For the data below, please report each line where the word "johnson" is found.
**** DATA FOR ANALYSIS ****
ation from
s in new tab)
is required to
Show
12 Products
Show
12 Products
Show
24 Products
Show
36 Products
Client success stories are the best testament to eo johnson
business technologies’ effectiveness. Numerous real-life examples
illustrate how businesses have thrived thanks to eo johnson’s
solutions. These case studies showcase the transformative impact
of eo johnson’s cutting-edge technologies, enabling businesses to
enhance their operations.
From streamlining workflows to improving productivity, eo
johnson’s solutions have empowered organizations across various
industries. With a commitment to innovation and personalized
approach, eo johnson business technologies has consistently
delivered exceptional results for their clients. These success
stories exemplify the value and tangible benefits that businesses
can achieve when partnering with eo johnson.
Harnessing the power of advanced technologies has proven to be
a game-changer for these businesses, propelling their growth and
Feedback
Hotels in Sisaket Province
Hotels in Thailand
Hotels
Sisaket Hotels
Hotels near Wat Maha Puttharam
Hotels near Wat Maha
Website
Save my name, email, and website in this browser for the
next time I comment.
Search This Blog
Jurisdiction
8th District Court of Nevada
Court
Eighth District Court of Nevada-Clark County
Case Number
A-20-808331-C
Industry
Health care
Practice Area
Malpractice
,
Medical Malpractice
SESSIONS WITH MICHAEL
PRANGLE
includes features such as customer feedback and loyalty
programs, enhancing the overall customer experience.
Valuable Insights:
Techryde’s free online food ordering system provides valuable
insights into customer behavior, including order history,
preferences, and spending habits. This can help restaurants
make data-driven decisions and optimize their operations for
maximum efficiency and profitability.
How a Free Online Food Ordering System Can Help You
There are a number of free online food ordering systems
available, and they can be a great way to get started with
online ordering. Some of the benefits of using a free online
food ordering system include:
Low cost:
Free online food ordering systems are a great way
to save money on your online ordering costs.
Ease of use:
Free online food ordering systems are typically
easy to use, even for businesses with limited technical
****
* **RESULT BELOW**:
Client success stories are the best testament to eo johnson
illustrate how businesses have thrived thanks to eo johnson’s
of eo johnson’s cutting-edge technologies, enabling businesses to
johnson’s solutions have empowered organizations across various
approach, eo johnson business technologies has consistently
can achieve when partnering with eo johnson.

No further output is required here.